We also cannot speak to the exact origin of NO in elevated FENO50. Although the airway epithelium is thought to be a major contributor to FENO50 in health, dietary conversion of nitrate likely took place in the salivary glands as well . Regardless of the origin, elevated FENO50 indicates that ingestion of beetroot juice leads to an increase in bioavailability of NO, which could be expected to boost innate immune defense in upper and/or lower airways, including the oropharyngeal tract, which forms a major entry way for pathogens. Although the bioavailability of NO is lower in the lungs than in the nasal cavities, where the anti-microbial effect of NO requires a higher concentration , any elevation in NO regardless of origin may already exert an anti-pathogenic influence. Additional plasma levels of NO would have aided interpreting the extent and biological influence on the observed increases in FENO50 after beetroot juice consumption; however, multiple studies have found that plasma NO and FENO50 demonstrate a similar pattern of change after nitrate consumption [10;13], and our study was focused on a noninvasive, ecologically valid measurement of beetroot juice effects without the confluence of a likely stronger emotional response to blood draw.

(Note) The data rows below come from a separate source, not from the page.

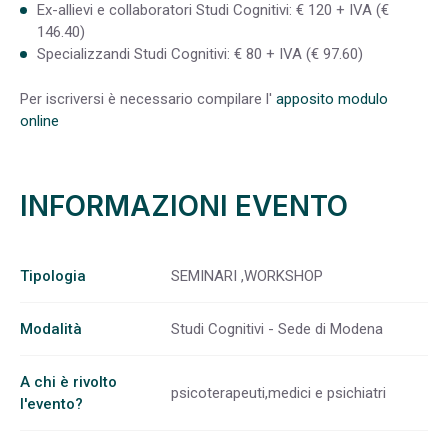
Ex-allievi e collaboratori Studi Cognitivi: € 120 + IVA (€
146.40)
Specializzandi Studi Cognitivi: € 80 + IVA (€ 97.60)
Per iscriversi è necessario compilare l'
apposito modulo
online
INFORMAZIONI EVENTO
Tipologia
SEMINARI ,WORKSHOP
Modalità
Studi Cognitivi - Sede di Modena
A chi è rivolto
psicoterapeuti,medici e psichiatri
l'evento?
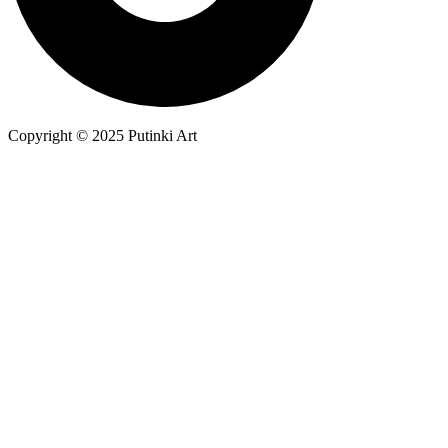
Copyright © 2025 Putinki Art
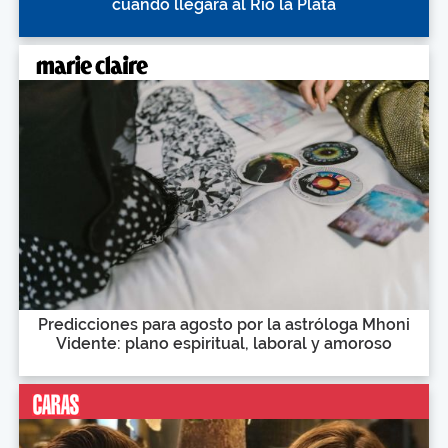
cuándo llegará al Río la Plata
Predicciones para agosto por la astróloga Mhoni
Vidente: plano espiritual, laboral y amoroso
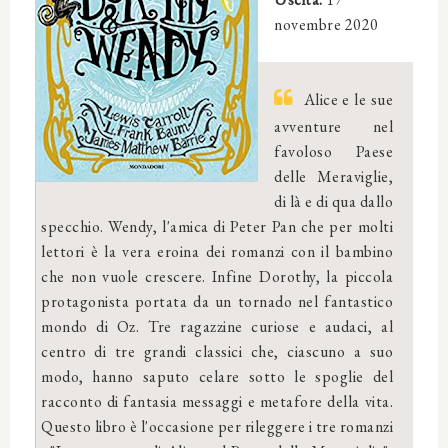
novembre 2020
Alice e le sue
avventure nel
favoloso Paese
delle Meraviglie,
di là e di qua dallo
specchio. Wendy, l'amica di Peter Pan che per molti
lettori è la vera eroina dei romanzi con il bambino
che non vuole crescere. Infine Dorothy, la piccola
protagonista portata da un tornado nel fantastico
mondo di Oz. Tre ragazzine curiose e audaci, al
centro di tre grandi classici che, ciascuno a suo
modo, hanno saputo celare sotto le spoglie del
racconto di fantasia messaggi e metafore della vita.
Questo libro è l'occasione per rileggere i tre romanzi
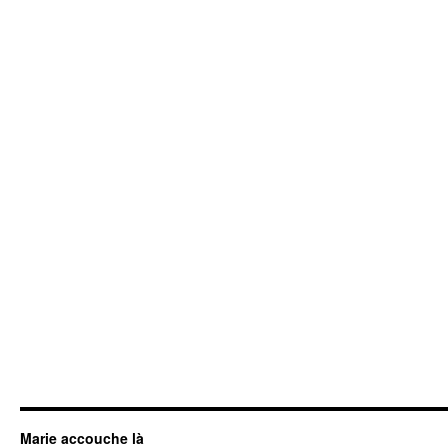
Marie accouche là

Despite these limitations, this study provides first evidence of manipulation success of FENO50 elevations achieved by one consumption of beetroot juice containing 400mg of dietary nitrate in a healthy sample under normoxic conditions, controlling for potential influences of mood states on FENO50.
Our findings demonstrate that short-term elevations of FENO50 can be achieved with one dose of beetroot juice, providing proof of manipulation success for future studies examining the potential beneficial effects of long-term beetroot juice and dietary nitrate supplementation on respiratory infection and illness. These results build upon previous research indicating the utility of the dietary nitrate pathway in NO formation, and future research is needed to consolidate our findings with larger and repeated doses of beetroot juice.